>> BEGIN Selected passage

Paper ID: 1591
Title: Winner-Take-All Autoencoders
Current Reviews

Submitted by Assigned_Reviewer_1

Q1: Comments to author(s). First provide a summary of the paper, and then address the following criteria: Quality, clarity, originality and significance. (For detailed reviewing guidelines, see http://nips.cc/PaperInformation/ReviewerInstructions)
The paper proposes a novel way to train a sparse autoencoder where the hidden unit sparsity is governed by a winner-take-all kind of selection scheme. This is a convincing way to achieve a sparse autoencoder, while the paper could have included some more details about their training strategy and the complexity of the algorithm.

I think the main claim that the winner-take-all encoding can give the desired sparsity in a convenient way, is convincing. And, the paper indeed provides a thorough investigation about the possible options especially in the sense of the use in a CNN setting and in the unsupervised feature learning context.

What I think the paper is missing are two parts: the effect of fine-tuning and the complexity of the winner-take-all encoding. First, the paper discusses only the greedy layer-wise unsupervised learning option in order to construct a stacked WTA autoencoders. I wonder why the authors didn't go ahead and try to fine-tune their stacked autoencoders to see if the network performance is still good enough when there are labeled data samples available. It might be also interesting information for the readers if they have included some results from training a multi-layer network directly coupled with or without dropout technique.

Another thing is that there's a lack of discussion about the complexity of finding those k winners. I presume that this complexity must not be very high, because their mini-batch-based processing, but usually this can involve frequent sorting operations during the feedforward. It could be nicer to include those analysis.
Q2: Please summarize your review in 1-2 sentences
The paper proposes a novel way to train a sparse autoencoder where the hidden unit sparsity is governed by a winner-take-all kind of selection scheme. This is a convincing way to achieve a sparse autoencoder, while the paper could have included some more details about their training strategy and the complexity of the algorithm.

Submitted by Assigned_Reviewer_2

Q1: Comments to author(s). First provide a summary of the paper, and then address the following criteria: Quality, clarity, originality and significance. (For detailed reviewing guidelines, see http://nips.cc/PaperInformation/ReviewerInstructions)
The paper describes a new scheme, based on a winner take all idea for learning auto-encoders. Extensive comparisons with alternative methods are provided.

Pro: new learning scheme that can be used for both deterministic and stochastic stacked auto-encoders. The idea is competitive with the existing literature.

Cons: one more method for learning with auto-encoders.
Q2: Please summarize your review in 1-2 sentences
aa

Submitted by Assigned_Reviewer_3

Q1: Comments to author(s). First provide a summary of the paper, and then address the following criteria: Quality, clarity, originality and significance. (For detailed reviewing guidelines, see http://nips.cc/PaperInformation/ReviewerInstructions)

>> END Selected passage

Directive -
Write out the part of the Winner-Take-All Autoencoders reviews starting at "Another thing is" and ending at "include those analysis.". The items play no part in this.

>> BEGIN Record extracts

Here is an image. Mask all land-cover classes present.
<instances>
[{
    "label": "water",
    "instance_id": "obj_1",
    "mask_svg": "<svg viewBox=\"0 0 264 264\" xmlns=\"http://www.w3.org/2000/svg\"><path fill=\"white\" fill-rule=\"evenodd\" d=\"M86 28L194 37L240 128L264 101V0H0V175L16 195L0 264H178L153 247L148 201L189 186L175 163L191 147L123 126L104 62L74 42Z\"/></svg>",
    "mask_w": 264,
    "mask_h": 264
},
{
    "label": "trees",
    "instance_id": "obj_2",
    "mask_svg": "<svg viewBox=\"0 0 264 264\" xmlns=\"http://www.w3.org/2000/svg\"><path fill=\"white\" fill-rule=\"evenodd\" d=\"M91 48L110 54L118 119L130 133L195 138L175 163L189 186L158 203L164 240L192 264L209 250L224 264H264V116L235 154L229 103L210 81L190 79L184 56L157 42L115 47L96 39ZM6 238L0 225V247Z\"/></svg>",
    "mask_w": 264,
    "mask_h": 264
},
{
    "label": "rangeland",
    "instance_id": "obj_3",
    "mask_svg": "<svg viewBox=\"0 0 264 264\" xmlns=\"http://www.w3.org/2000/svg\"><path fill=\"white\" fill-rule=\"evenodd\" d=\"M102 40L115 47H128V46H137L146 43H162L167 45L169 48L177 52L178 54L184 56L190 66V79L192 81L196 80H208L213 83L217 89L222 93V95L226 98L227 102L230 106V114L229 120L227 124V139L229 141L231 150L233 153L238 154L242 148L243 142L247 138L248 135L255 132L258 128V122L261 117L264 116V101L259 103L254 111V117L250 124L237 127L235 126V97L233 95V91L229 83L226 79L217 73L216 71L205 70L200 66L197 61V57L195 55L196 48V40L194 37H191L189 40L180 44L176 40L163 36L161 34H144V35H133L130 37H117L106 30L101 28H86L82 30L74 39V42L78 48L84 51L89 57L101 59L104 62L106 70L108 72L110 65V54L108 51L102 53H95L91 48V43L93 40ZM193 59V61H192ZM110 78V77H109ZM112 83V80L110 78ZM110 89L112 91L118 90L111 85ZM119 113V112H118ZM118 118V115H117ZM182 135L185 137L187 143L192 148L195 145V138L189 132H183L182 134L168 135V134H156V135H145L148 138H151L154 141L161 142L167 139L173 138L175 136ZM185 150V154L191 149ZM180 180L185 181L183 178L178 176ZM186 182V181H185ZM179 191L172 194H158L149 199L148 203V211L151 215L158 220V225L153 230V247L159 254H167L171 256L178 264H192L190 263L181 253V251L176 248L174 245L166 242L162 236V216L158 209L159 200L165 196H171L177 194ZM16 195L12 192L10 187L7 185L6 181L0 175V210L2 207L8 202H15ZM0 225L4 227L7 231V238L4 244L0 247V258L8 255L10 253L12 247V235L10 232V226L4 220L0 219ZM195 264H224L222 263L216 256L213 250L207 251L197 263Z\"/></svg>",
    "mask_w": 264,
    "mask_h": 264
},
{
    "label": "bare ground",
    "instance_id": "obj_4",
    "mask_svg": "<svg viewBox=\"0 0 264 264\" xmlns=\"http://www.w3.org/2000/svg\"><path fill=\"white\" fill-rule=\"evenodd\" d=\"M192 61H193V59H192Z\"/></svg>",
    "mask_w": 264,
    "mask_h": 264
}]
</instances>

>> END Record extracts

Complete output -
Another thing is that there's a lack of discussion about the complexity of finding those k winners. I presume that this complexity must not be very high, because their mini-batch-based processing, but usually this can involve frequent sorting operations during the feedforward. It could be nicer to include those analysis.